◆ Data listing ◆

<<<<

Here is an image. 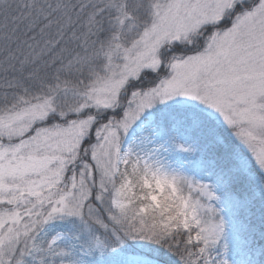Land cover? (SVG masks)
<instances>
[{
    "label": "snow or ice",
    "instance_id": "obj_1",
    "mask_svg": "<svg viewBox=\"0 0 264 264\" xmlns=\"http://www.w3.org/2000/svg\"><path fill=\"white\" fill-rule=\"evenodd\" d=\"M0 264H264V0H0Z\"/></svg>",
    "mask_w": 264,
    "mask_h": 264
}]
</instances>
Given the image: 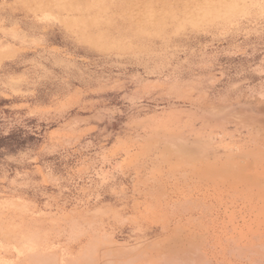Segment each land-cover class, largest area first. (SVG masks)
<instances>
[{
    "label": "rangeland",
    "instance_id": "1",
    "mask_svg": "<svg viewBox=\"0 0 264 264\" xmlns=\"http://www.w3.org/2000/svg\"><path fill=\"white\" fill-rule=\"evenodd\" d=\"M0 264H264V0H0Z\"/></svg>",
    "mask_w": 264,
    "mask_h": 264
}]
</instances>
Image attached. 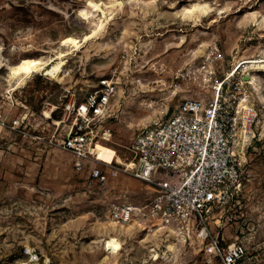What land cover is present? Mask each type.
<instances>
[{
    "label": "rangeland",
    "instance_id": "1",
    "mask_svg": "<svg viewBox=\"0 0 264 264\" xmlns=\"http://www.w3.org/2000/svg\"><path fill=\"white\" fill-rule=\"evenodd\" d=\"M88 1L0 0V110L23 121L20 130L0 133V264H100L104 240L118 235L106 212L107 195L89 191L86 173L51 144L66 125L53 122L64 120L62 110L47 118L44 105L61 107L73 94L84 99L109 80L115 87L107 123L112 137L102 144L125 164L144 127L165 118L183 96L208 93L202 79L213 60L222 79L238 64L264 58V0H92L105 3L102 9L108 17L114 12L113 19L79 50L64 46L65 38L80 41L97 29L100 12L87 20L78 15ZM182 5L198 7L188 13ZM68 52L59 78L34 73L12 91L16 81L9 65L24 58L57 63ZM252 66H243L236 77L245 73L250 82L246 74L257 70ZM258 70V87L246 83L237 96L246 95L257 114L253 142L241 154V192L208 227L227 243L243 241L259 254L255 263L264 264V70ZM24 100L28 110L21 106ZM123 184L135 204L152 193L138 180L124 178ZM165 235L134 226L123 235L121 255L108 264H204L200 241ZM169 242L179 254L154 261L152 251L163 257Z\"/></svg>",
    "mask_w": 264,
    "mask_h": 264
},
{
    "label": "built area",
    "instance_id": "2",
    "mask_svg": "<svg viewBox=\"0 0 264 264\" xmlns=\"http://www.w3.org/2000/svg\"><path fill=\"white\" fill-rule=\"evenodd\" d=\"M216 62L205 68L207 78L202 79L208 93L183 96L165 118L144 127L134 140L129 163L124 164L116 150L110 162L99 159L96 151L112 137L107 123L114 111L115 87L109 80L100 81L84 99L73 94L61 107L49 104L44 109L49 107L50 118L62 110L64 120L58 122L66 130L51 144L73 157L78 172L86 173L84 185L89 191L107 195L108 219L117 228L137 226L149 233L162 231L167 240L200 241L204 264H256L259 254L250 252L243 241L227 243L208 227L209 220L240 195L241 154L253 142L257 116L244 100L246 95L237 97L246 83L251 85L245 73L236 77L245 65L238 64L219 79ZM21 106L29 109L26 100ZM22 124L0 110V133L20 130ZM124 178L147 184L152 193L135 204Z\"/></svg>",
    "mask_w": 264,
    "mask_h": 264
},
{
    "label": "bare ground",
    "instance_id": "3",
    "mask_svg": "<svg viewBox=\"0 0 264 264\" xmlns=\"http://www.w3.org/2000/svg\"><path fill=\"white\" fill-rule=\"evenodd\" d=\"M91 3H94L96 4L98 7L97 8H93L90 6V0L87 2V6L86 8H82L78 11V15H79V18L81 20H87L89 19L93 14H96L98 12H100L102 14V17H101V20H100V23L98 24L97 26V29L95 30H92V32L90 34H86L84 37H88V39H85L84 37L79 41L78 39H75V38H72V37H67L63 40V42L65 40H69V39H72V40H76L78 41L79 43L78 44H64L62 43L64 46L66 45H71L74 50H79V48L81 47V43H86L88 40H90L91 38L95 37L99 31H101L104 26H105V23H107L109 20H112L113 19V14L114 12L112 13V15L110 17H108L105 13V11L102 9V5H106L105 3H97V2H94L91 0ZM199 10L202 12V13H205V9H201L199 8ZM81 12H84L85 15L82 16L80 13ZM116 13V12H115ZM92 33H96L95 35H92ZM71 55L70 52L68 53H62L59 57H58V60L60 59L61 61L57 62V63H54V62H47L44 60V58H24V59H21L19 61V63H17L16 65H9L7 67V70L9 71V75H10V78L11 80H15L16 83L14 84L13 86V92L14 91H17L19 89H21L23 86L26 85V82L27 80L34 74V73H40V72H43V74L47 77H51L53 79H57L60 77V75L62 74V71H63V67L66 65V57ZM2 59V52L0 51V60ZM26 59H30V60H38L39 63L36 65V67L32 70V72L30 74H25L23 72H19V73H16L14 72V69L21 63H23ZM1 63V62H0ZM2 64V63H1ZM246 67H247V64H251L253 65L252 67L253 68H257V70H253L252 74L251 73H248L246 74V79L250 81V84L253 85L255 87H258V80H259V75L258 73H260L261 71L258 70V69H262L264 70V58L260 59V60H247V61H244L243 63ZM5 66V65H3ZM52 69H57L55 71H50ZM264 72V71H263ZM47 113V115H45L47 118H50V112L47 111L45 112ZM56 125H62V122H58L56 121ZM101 148H106L108 149L109 151L113 152L114 155H115V151L109 147H106L104 145H101L99 144V147H97L96 151L98 152L99 155L103 154L105 155L107 158L105 159L106 161H112L114 155L112 156H108L107 153H101L100 149ZM133 227H129V228H117V231H118V235L117 236H108L105 240H104V251H105V255L102 257V260L100 262V264H108L109 261L111 259H116L117 257H119L122 253V251L124 250V242L122 240L123 238V235L124 233H128ZM110 241H115L117 244L120 245V247L117 249L115 248L114 246L113 247H109V242ZM139 243H142L141 241H138ZM166 252H163L162 255L163 257H161L160 253L157 252V251H152L153 252V260L158 262L160 260V258H164L165 260H168L169 259V256L168 254H172L173 257H176L178 254H179V250H178V247L176 246L175 243L173 242H169L167 243L166 247ZM29 251L31 252V250L29 249Z\"/></svg>",
    "mask_w": 264,
    "mask_h": 264
},
{
    "label": "snow or ice",
    "instance_id": "4",
    "mask_svg": "<svg viewBox=\"0 0 264 264\" xmlns=\"http://www.w3.org/2000/svg\"><path fill=\"white\" fill-rule=\"evenodd\" d=\"M152 2H154V0H152ZM90 6L93 7V8H97V7H98L96 4L91 3V0H90ZM181 7H182L186 12L191 13V12L196 11L198 6H196V5H193V6H185V5H182ZM204 7L206 8L207 5H204ZM221 10H222V9H221ZM80 14H81L82 16L85 15L84 12H81ZM95 34H96V33H92V35H95ZM84 38H85V39H88L87 36L84 37ZM63 43H64V44H69V43H71V44H78L79 42L76 41V40L69 39V40H65ZM38 63H39L38 60H30V59H26L23 63L19 64V65L14 69V72H16V73L23 72V73H25V74H30V73L32 72V70L36 67V65H37ZM55 70H57V69H52V70H50V71H55ZM45 115H47V113H45ZM97 147H99V145H97ZM100 151H101V153H105V152H106L108 156H112V155H114L113 152L109 151V150L106 149V148H101ZM98 158L101 159V160H105L107 157H106L105 155L101 154V155H99ZM109 162H110V161H109ZM113 246H114L115 248H117V249L120 247V245L117 244L115 241H110V242H109V247H113ZM209 251H211V249H209Z\"/></svg>",
    "mask_w": 264,
    "mask_h": 264
},
{
    "label": "trees",
    "instance_id": "5",
    "mask_svg": "<svg viewBox=\"0 0 264 264\" xmlns=\"http://www.w3.org/2000/svg\"><path fill=\"white\" fill-rule=\"evenodd\" d=\"M56 116H57V111L52 114V117H56Z\"/></svg>",
    "mask_w": 264,
    "mask_h": 264
}]
</instances>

>>>>

Locate each line in the entries above that contains the string "label", and copy those lines in full.

    "label": "snow or ice",
    "label": "rangeland",
    "label": "rangeland",
    "label": "built area",
    "label": "bare ground",
    "label": "snow or ice",
    "label": "trees",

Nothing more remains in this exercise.